**Raw data:**
- Opening Delimiter -
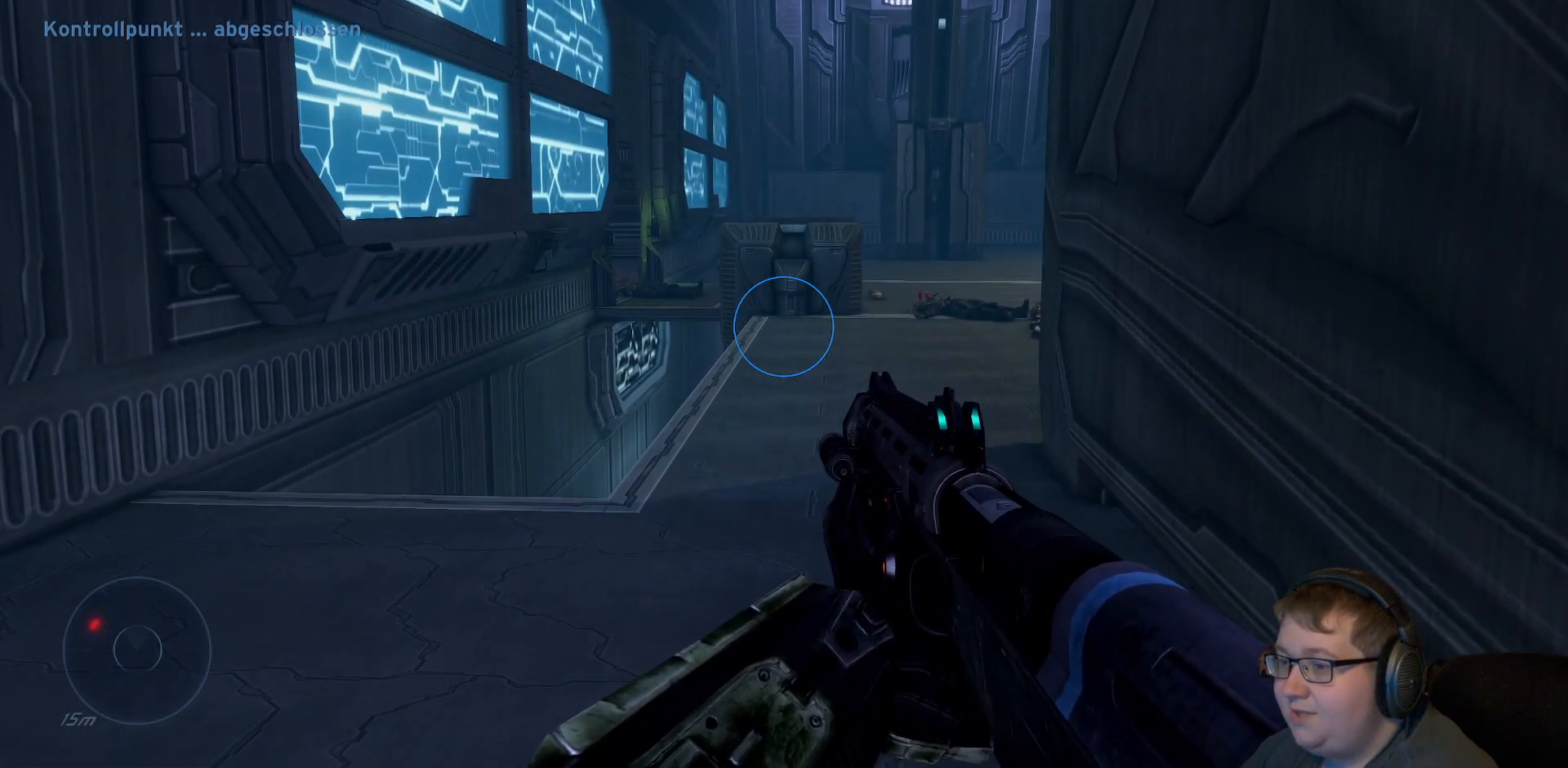
{"buttons": [], "left_stick": "center", "right_stick": "center", "events": []}
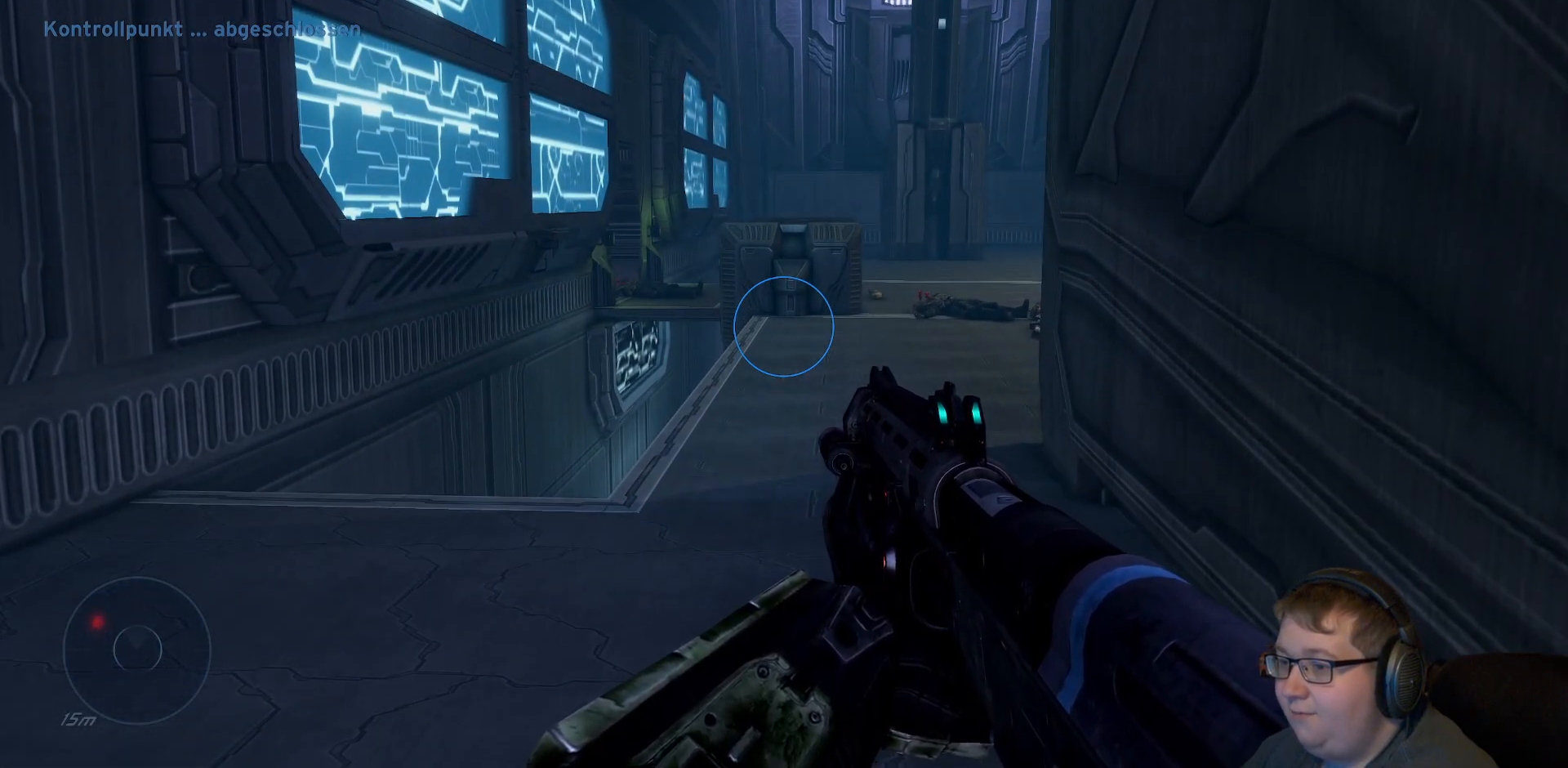
{"buttons": [], "left_stick": "center", "right_stick": "center", "events": []}
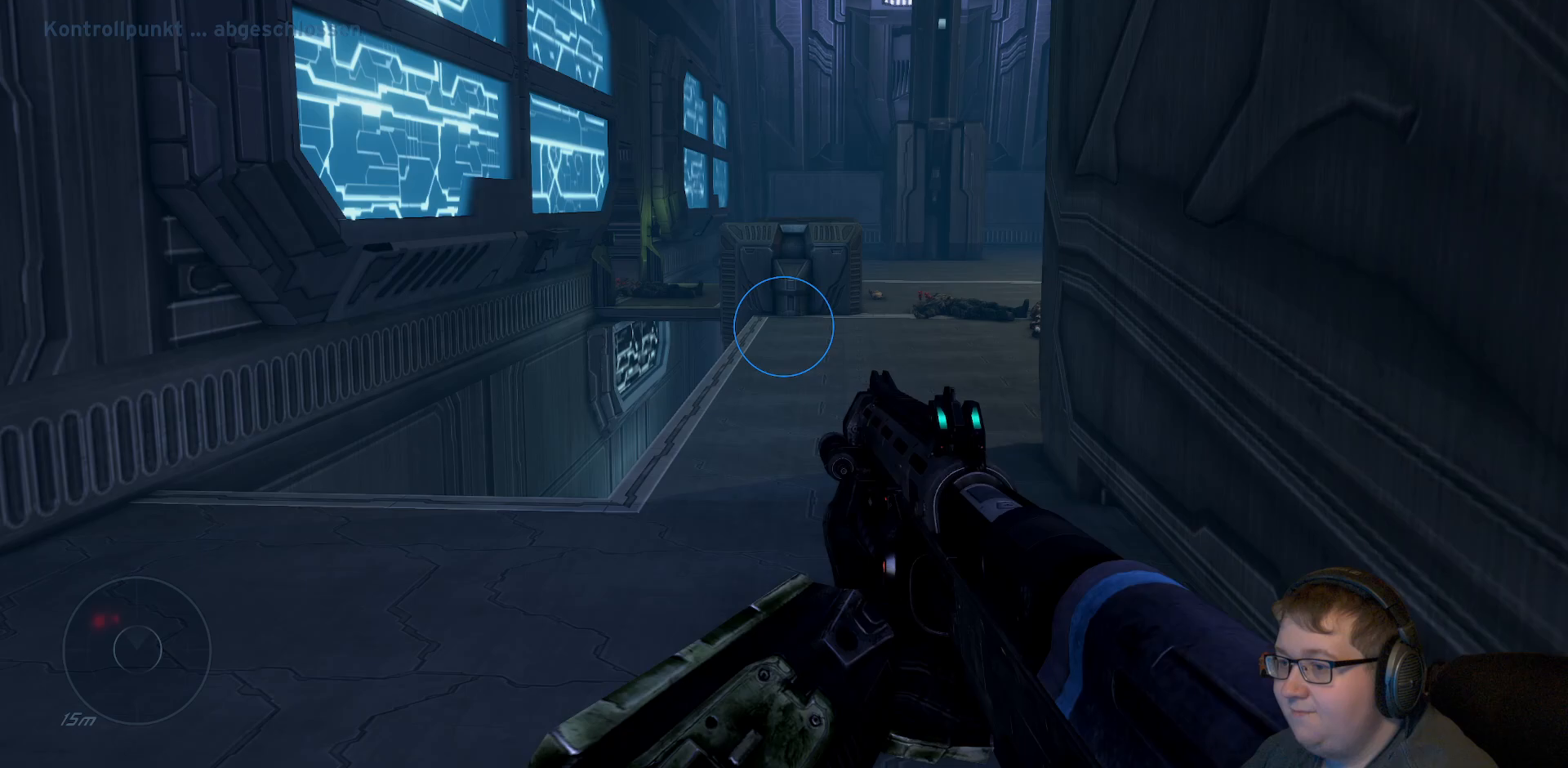
{"buttons": [], "left_stick": "center", "right_stick": "center", "events": []}
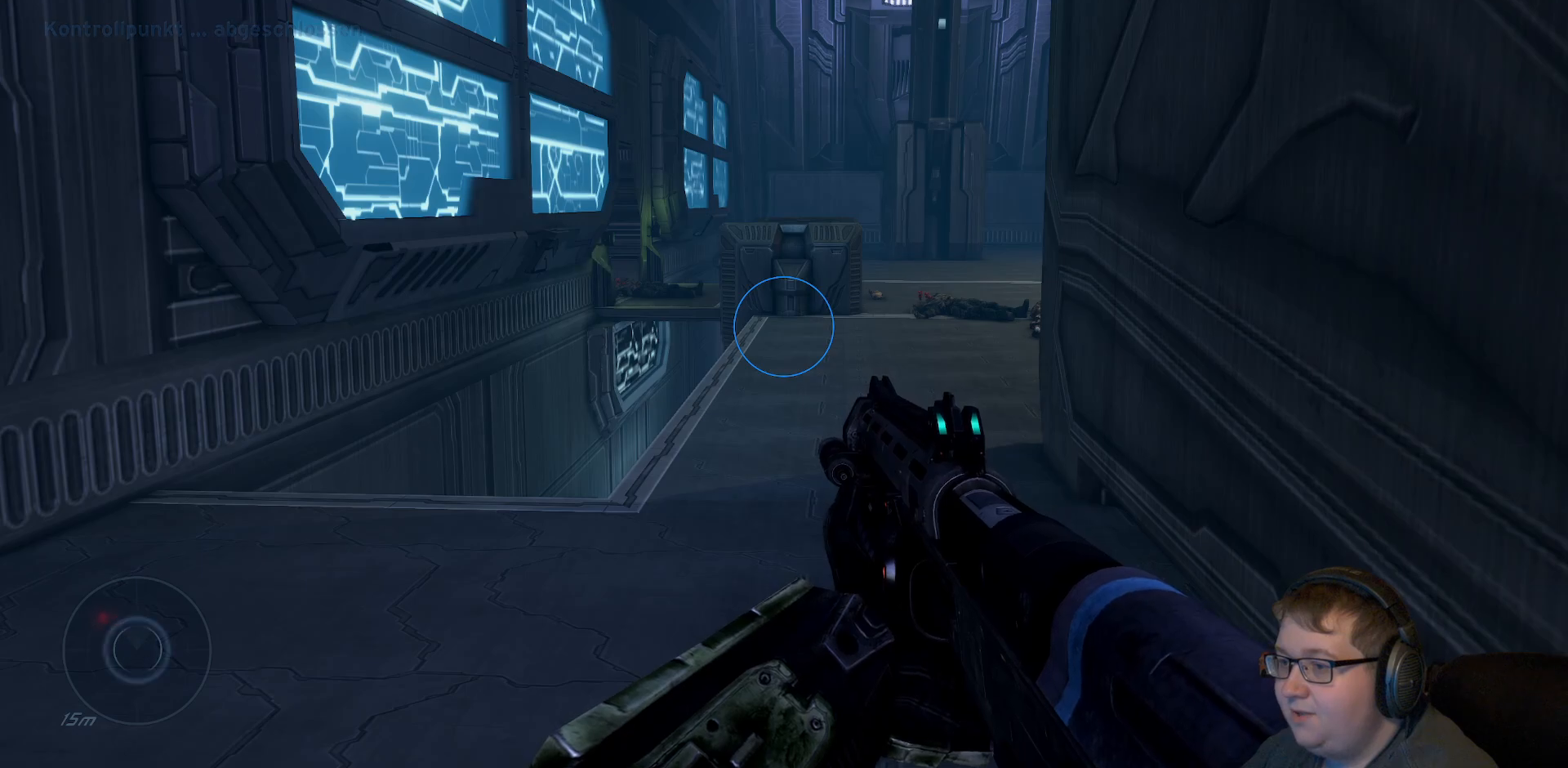
{"buttons": [], "left_stick": "center", "right_stick": "center", "events": []}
- Closing Delimiter -
**Problem statement:** Leaving the pictures out, output the material exactly as it appears.

**Task solution:**
{"buttons": [], "left_stick": "center", "right_stick": "center", "events": []}
{"buttons": [], "left_stick": "center", "right_stick": "center", "events": []}
{"buttons": [], "left_stick": "center", "right_stick": "center", "events": []}
{"buttons": [], "left_stick": "center", "right_stick": "center", "events": []}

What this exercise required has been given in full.